▶ _What you should do_
Only those lines in the data below from the line containing "We recommend reading" through the line containing "<p><strong>For Discovery and", both included, should be restated word for word.

[Material provided]

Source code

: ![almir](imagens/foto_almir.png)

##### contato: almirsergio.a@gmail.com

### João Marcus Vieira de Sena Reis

[/Material provided]
[Material provided]

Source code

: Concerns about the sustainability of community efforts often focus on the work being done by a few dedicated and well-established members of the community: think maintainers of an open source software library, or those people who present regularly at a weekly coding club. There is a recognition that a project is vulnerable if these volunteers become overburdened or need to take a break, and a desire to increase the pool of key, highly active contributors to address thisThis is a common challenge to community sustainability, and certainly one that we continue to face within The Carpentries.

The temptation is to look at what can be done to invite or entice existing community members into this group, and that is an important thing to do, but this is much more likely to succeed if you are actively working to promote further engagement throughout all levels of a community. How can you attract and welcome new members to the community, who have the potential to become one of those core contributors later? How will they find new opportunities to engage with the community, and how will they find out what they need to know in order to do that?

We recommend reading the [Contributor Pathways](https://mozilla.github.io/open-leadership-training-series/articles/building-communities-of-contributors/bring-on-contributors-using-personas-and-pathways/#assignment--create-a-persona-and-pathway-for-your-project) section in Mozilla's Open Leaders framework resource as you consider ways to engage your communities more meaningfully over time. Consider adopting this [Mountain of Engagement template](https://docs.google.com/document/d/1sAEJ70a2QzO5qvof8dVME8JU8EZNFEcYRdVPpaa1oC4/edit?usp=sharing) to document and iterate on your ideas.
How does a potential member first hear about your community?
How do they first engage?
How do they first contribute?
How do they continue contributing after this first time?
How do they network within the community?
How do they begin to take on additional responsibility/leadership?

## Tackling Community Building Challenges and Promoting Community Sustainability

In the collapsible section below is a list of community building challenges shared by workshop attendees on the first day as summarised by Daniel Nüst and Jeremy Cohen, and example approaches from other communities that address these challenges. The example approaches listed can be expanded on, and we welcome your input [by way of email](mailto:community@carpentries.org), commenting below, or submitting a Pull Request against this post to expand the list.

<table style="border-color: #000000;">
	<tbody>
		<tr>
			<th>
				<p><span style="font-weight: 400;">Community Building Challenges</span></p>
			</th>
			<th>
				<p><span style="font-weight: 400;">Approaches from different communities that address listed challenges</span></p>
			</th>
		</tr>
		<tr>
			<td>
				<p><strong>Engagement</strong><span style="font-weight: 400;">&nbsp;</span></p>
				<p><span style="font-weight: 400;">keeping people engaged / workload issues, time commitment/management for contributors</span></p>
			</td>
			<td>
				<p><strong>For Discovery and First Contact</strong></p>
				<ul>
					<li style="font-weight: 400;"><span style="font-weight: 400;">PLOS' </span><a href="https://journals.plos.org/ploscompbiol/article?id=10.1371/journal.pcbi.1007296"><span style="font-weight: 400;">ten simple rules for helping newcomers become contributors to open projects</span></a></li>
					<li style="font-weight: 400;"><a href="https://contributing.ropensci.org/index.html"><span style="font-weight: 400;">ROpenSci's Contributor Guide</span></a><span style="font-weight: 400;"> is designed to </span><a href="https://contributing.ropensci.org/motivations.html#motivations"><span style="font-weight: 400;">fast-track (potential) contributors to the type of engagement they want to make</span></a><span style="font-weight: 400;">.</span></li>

[/Material provided]

▶ _Solution to the exercise_
We recommend reading the [Contributor Pathways](https://mozilla.github.io/open-leadership-training-series/articles/building-communities-of-contributors/bring-on-contributors-using-personas-and-pathways/#assignment--create-a-persona-and-pathway-for-your-project) section in Mozilla's Open Leaders framework resource as you consider ways to engage your communities more meaningfully over time. Consider adopting this [Mountain of Engagement template](https://docs.google.com/document/d/1sAEJ70a2QzO5qvof8dVME8JU8EZNFEcYRdVPpaa1oC4/edit?usp=sharing) to document and iterate on your ideas.
How does a potential member first hear about your community?
How do they first engage?
How do they first contribute?
How do they continue contributing after this first time?
How do they network within the community?
How do they begin to take on additional responsibility/leadership?

## Tackling Community Building Challenges and Promoting Community Sustainability

In the collapsible section below is a list of community building challenges shared by workshop attendees on the first day as summarised by Daniel Nüst and Jeremy Cohen, and example approaches from other communities that address these challenges. The example approaches listed can be expanded on, and we welcome your input [by way of email](mailto:community@carpentries.org), commenting below, or submitting a Pull Request against this post to expand the list.

<table style="border-color: #000000;">
	<tbody>
		<tr>
			<th>
				<p><span style="font-weight: 400;">Community Building Challenges</span></p>
			</th>
			<th>
				<p><span style="font-weight: 400;">Approaches from different communities that address listed challenges</span></p>
			</th>
		</tr>
		<tr>
			<td>
				<p><strong>Engagement</strong><span style="font-weight: 400;">&nbsp;</span></p>
				<p><span style="font-weight: 400;">keeping people engaged / workload issues, time commitment/management for contributors</span></p>
			</td>
			<td>
				<p><strong>For Discovery and First Contact</strong></p>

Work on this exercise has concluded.